Understand how ISO 45001:2018 works and why the “8 operation” requirement is so important in this standard
When implementing an Operational Health and Safety Management System for the first time, it is common to have difficulties in understanding this standard. After all, the functioning of ISO 45001:2018 corresponds to a complex and vital system for the company.
If the professional has never worked with ISO standards, the doubts can be even greater. However, those who have experience in studying or implementing another management system (such as ISO 9001) already understand better how SSO works. Mainly due to the high level structure of Annex SL.
However, this standard differs somewhat from 9001 regarding the structure of requirements related to the operation. This is because ISO 45001 details the requirements present in annex A more than in the standard itself.
And it’s worth understanding this relationship better. So, in today’s article, I want to explain how SSO management patterns work.
ISO 45001:2018: A standard about risks
It is true that every standard is based on risks, but it is important to understand the Operation of ISO 45001:2018. It talks about safety, and it has a much clearer structure regarding the treatment of risks than ISO 9001, for example.
While ISO 9001 talks about risks in the “6 Planning” requirement (and then touches on this subject at some other times, in the midst of several other good practices); ISO 45001 talks about risks in item “6 Planning” and in item “8 Operation”, determining that the good practice established by the standard as a whole is, in fact, to address these risks. This is because the purpose of the standard is to establish a more secure environment for employees.

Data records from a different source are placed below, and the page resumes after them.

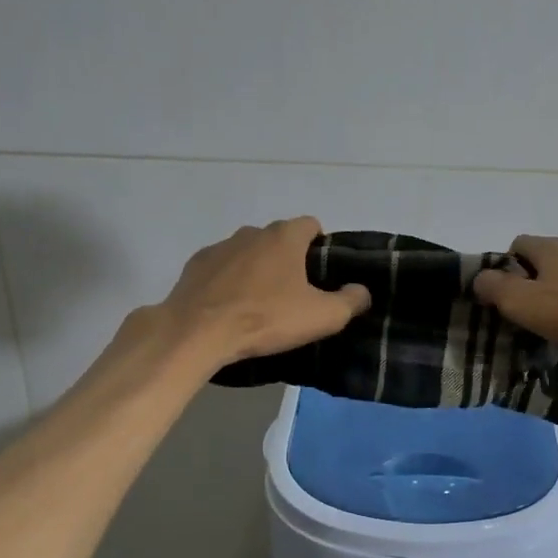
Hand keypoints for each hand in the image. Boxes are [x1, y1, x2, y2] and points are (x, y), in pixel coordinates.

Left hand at [153, 217, 370, 367]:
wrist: (198, 332)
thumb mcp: (322, 316)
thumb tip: (362, 290)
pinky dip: (228, 281)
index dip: (320, 245)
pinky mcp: (195, 265)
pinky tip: (229, 307)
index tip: (321, 274)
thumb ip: (350, 301)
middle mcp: (252, 232)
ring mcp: (220, 247)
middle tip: (293, 293)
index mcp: (284, 236)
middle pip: (278, 238)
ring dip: (257, 269)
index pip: (311, 224)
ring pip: (248, 252)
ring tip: (259, 303)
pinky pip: (221, 268)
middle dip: (288, 259)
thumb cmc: (266, 318)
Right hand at [471, 236, 557, 366]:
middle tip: (526, 314)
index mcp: (550, 246)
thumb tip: (480, 279)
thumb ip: (494, 288)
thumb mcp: (521, 302)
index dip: (505, 268)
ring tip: (555, 325)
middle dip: (531, 283)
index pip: (517, 244)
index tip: (504, 296)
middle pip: (543, 260)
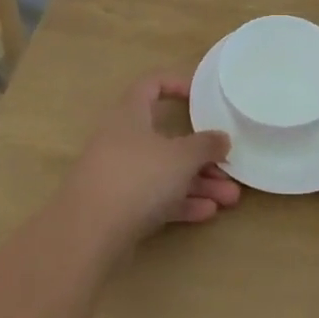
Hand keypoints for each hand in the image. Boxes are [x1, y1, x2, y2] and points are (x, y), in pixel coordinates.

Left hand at [55, 72, 237, 258]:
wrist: (88, 233)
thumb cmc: (138, 177)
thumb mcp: (181, 157)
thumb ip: (205, 145)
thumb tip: (221, 138)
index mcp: (129, 113)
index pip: (151, 85)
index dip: (176, 84)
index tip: (201, 97)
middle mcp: (121, 139)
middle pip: (166, 138)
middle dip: (201, 155)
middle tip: (229, 168)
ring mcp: (118, 174)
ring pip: (164, 172)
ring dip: (197, 182)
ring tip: (230, 199)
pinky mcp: (118, 206)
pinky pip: (154, 198)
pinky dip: (180, 202)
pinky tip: (207, 213)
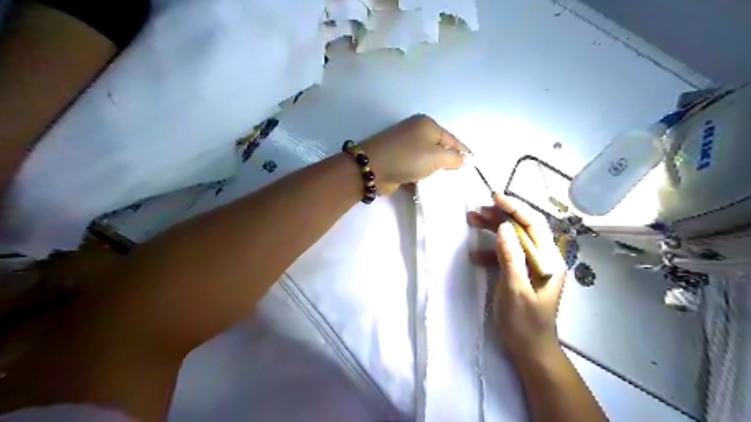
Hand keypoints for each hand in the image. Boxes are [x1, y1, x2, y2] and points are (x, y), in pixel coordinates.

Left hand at [360, 113, 466, 194]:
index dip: (464, 152)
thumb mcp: (436, 156)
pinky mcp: (398, 160)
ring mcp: (405, 146)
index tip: (474, 165)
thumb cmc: (408, 158)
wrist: (372, 168)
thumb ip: (454, 158)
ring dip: (435, 171)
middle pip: (439, 148)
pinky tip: (429, 185)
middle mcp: (416, 132)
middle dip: (449, 162)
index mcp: (427, 125)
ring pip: (427, 159)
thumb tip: (465, 160)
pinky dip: (423, 176)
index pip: (452, 139)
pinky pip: (416, 168)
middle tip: (461, 177)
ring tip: (447, 183)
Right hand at [467, 195, 565, 361]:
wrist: (530, 350)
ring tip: (472, 221)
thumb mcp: (515, 289)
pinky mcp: (520, 273)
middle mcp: (543, 258)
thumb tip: (503, 227)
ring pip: (512, 239)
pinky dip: (490, 251)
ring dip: (493, 230)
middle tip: (477, 210)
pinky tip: (474, 255)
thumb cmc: (524, 322)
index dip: (515, 208)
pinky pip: (505, 254)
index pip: (533, 224)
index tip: (494, 198)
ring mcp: (531, 266)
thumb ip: (510, 257)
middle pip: (522, 228)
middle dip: (500, 216)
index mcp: (548, 260)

“Security”, by dictionary definition, is the set of actions and resources used to protect something or someone. From there, it is easy to understand why requirement 8 talks about the treatment of risks. In other words, in ISO 45001 the operation requirement is about promoting safety within the company.
Eliminating the hazards to address the risks
In ISO 45001, we find two nomenclatures present in risk management:
- the risk itself, which is the probability and consequence of an employee being unsafe in your company;
- and the danger, which is the condition that puts the employee in insecurity.
In requirement “6 Planning”, we find good practices to address risks; in the requirement “8 Operation” we find the best practices to eliminate hazards.
That’s because the implementation of the standard starts with defining the scope, analyzing the processes that will enter the Occupational Health and Safety system and defining the objectives that the system needs to achieve.
From there, we need to understand which risks affect these objectives within the defined scope, within the functioning of ISO 45001:2018, while we are still planning the system. After all, during the operation, we are going to implement controls to eliminate or replace the dangers that place employees at these risks.
The leadership, resources, awareness and competence requirements are all to ensure that these controls are correctly implemented and maintained. The assessment, monitoring and improvement requirements are to understand whether these controls are taking place in practice and what can be improved.
Implementing in your company
Now that you understand how ISO 45001:2018 works, it’s time to analyze the risks and eliminate the dangers that affect your employee’s health and safety. And this is something that will make all the difference in the results your company will achieve.